Return all the data below as it stands, minus the pictures.

● DATA EXCERPT:
□ □ □ □

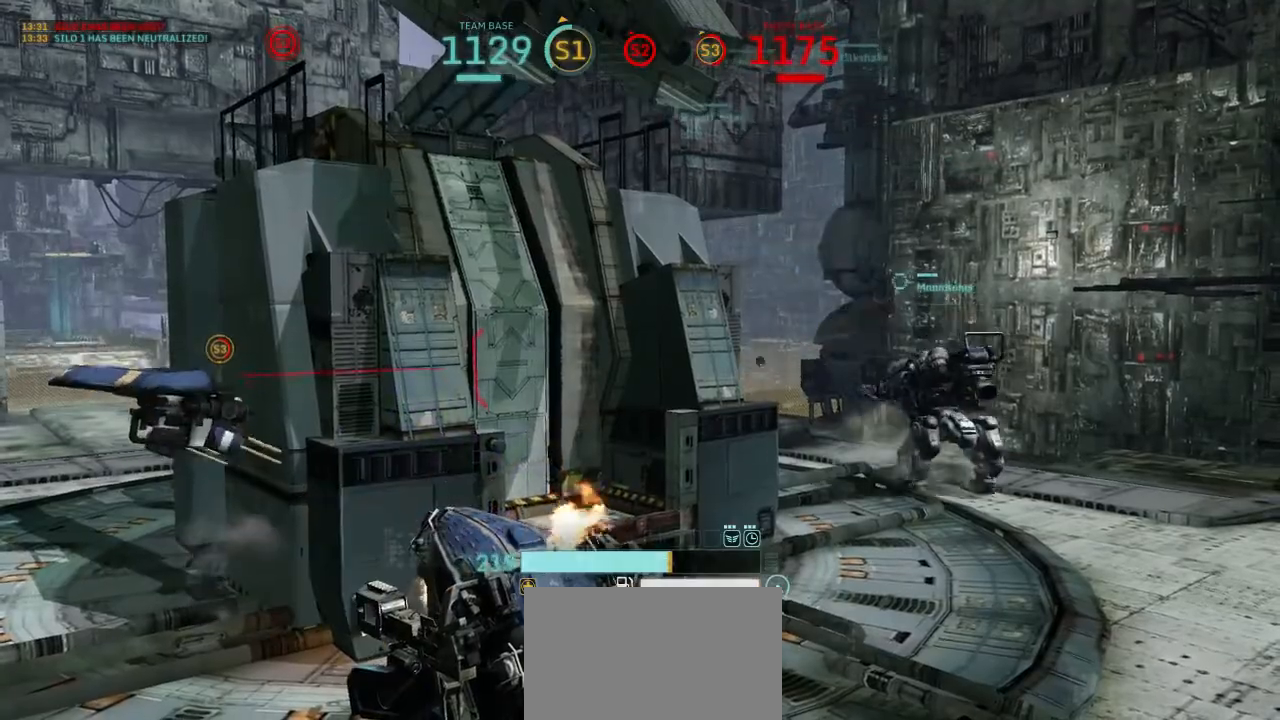
{"keys": ["d", "shift"], "mouse": [], "events": [[133, "c", "up"], [233, "d", "down"], [233, "shift", "down"], [367, "shift", "up"], [433, "shift", "down"]]}
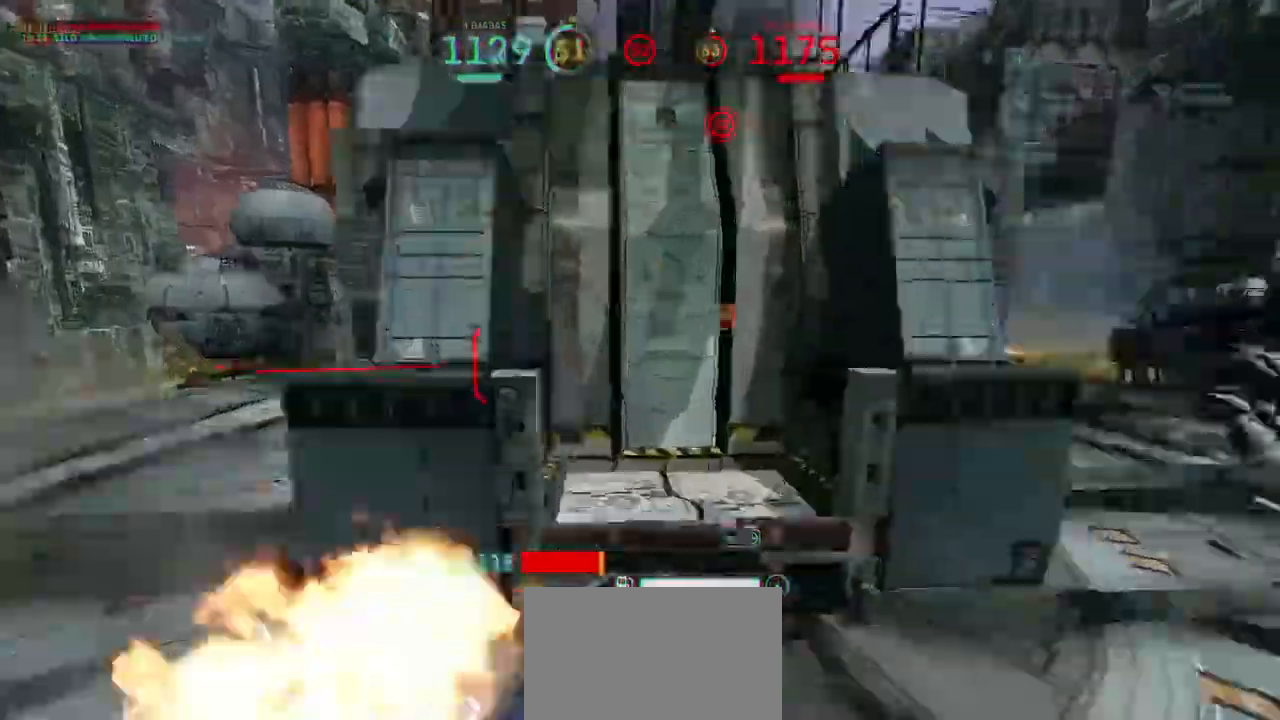
{"keys": ["d", "shift", "w"], "mouse": [], "events": [[33, "shift", "up"], [433, "w", "down"], [467, "shift", "down"]]}
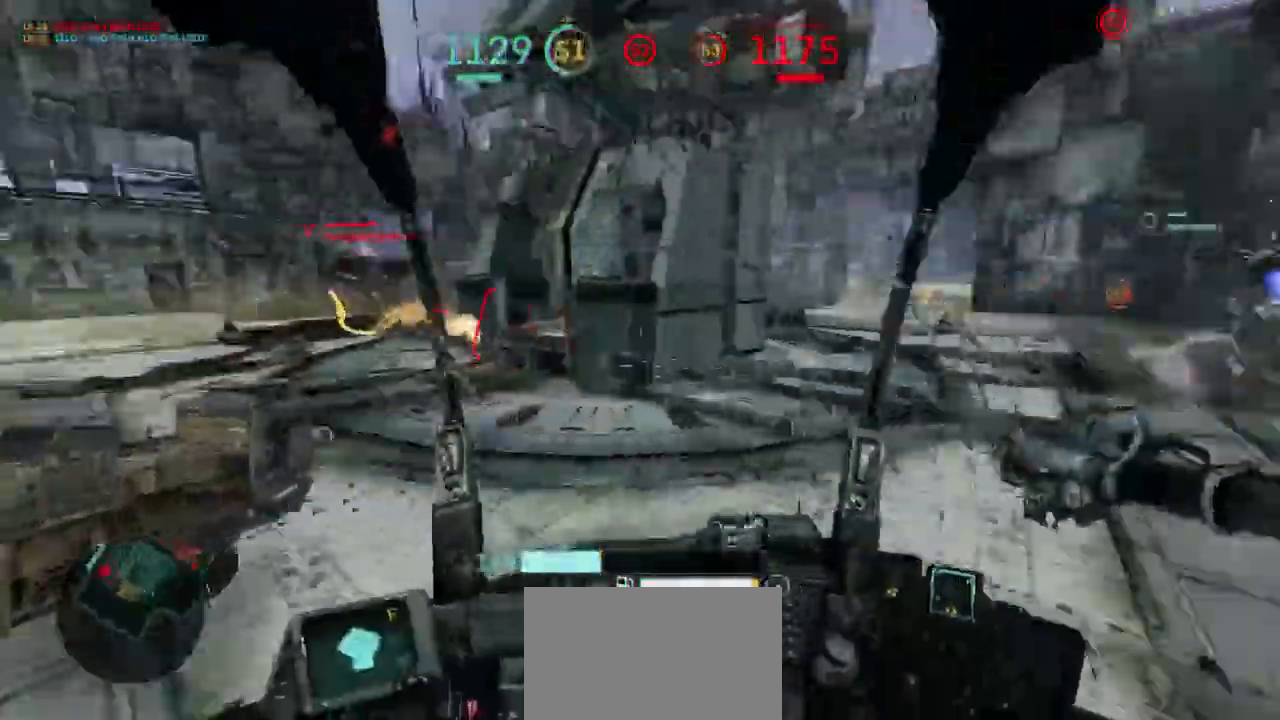
{"keys": ["d", "shift", "w"], "mouse": [], "events": []}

□ □ □ □

● OUTPUT FOR THIS EXERCISE:
{"keys": ["d", "shift"], "mouse": [], "events": [[133, "c", "up"], [233, "d", "down"], [233, "shift", "down"], [367, "shift", "up"], [433, "shift", "down"]]}
{"keys": ["d", "shift", "w"], "mouse": [], "events": [[33, "shift", "up"], [433, "w", "down"], [467, "shift", "down"]]}
{"keys": ["d", "shift", "w"], "mouse": [], "events": []}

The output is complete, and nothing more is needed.